Each RIL can then be phenotyped and genotyped at markers throughout its genome to see which markers segregated with the aggressive behavior. Those markers that are more associated with aggression, should be genetic close to the gene responsible for the behavior. Again LD is doing all the work for us.
Generally QTL mapping is done in a manner where the entire genome is scanned using a lower density of markers. This opens up the possibility that individual QTL recovered will be large and full of many genes. In particular QTL are often very large if recombination rates are low in a region- why should this be? From this point traits can be fine-mapped using further QTL mapping techniques, or other techniques such as association studies.
SNP Association Studies¶
The latest iteration of the mapping technologies is called SNP association mapping. This technique utilizes our modern ability to genotype individuals at hundreds of thousands of loci simultaneously using microarrays or related technologies. SNPs are the markers of choice for this method, as thus individual genotypes can be called at huge numbers of loci very rapidly.

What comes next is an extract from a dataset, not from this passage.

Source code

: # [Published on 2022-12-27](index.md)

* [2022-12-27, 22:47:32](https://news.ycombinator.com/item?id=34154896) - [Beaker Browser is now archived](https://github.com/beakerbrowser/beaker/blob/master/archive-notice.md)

The idea behind SNP association mapping is very similar to QTL mapping: what one is looking for is individual markers, or a cluster of markers, that is closely associated with some trait through being in LD with the variants underlying phenotypic variation. There are some major distinctions however. Generally association mapping provides a level of resolution that QTL mapping cannot just due to a higher density of markers. QTL analyses revolve around tightly controlled crosses and pedigree designs whereas association mapping is more useful in outbred populations, or populations for which the pedigree is unkown. As a result of this distinction, population subdivision, and other nonequilibrium population genetic forces can skew the results of association studies.
Whole genome association mapping (WGA; also sometimes called genome-wide association mapping) is now big business in human medicine. WGA proceeds by phenotyping tons of individuals at different traits (i.e. disease status, weight, blood pressure, etc.) and then genotyping those individuals at \(10^6\) SNPs. Individual SNPs are then tested for association with the trait. So far some big successes in the field (good example: age-related macular degeneration) but also some serious problems. Huge problem: multiple testing. If you do 20 statistical tests you expect one to be significant at random (if significance cut off is 0.05). Now what happens if you do \(10^6\) statistical tests? How do we know what a significant SNP is? Often we need more data, or replicated mapping population.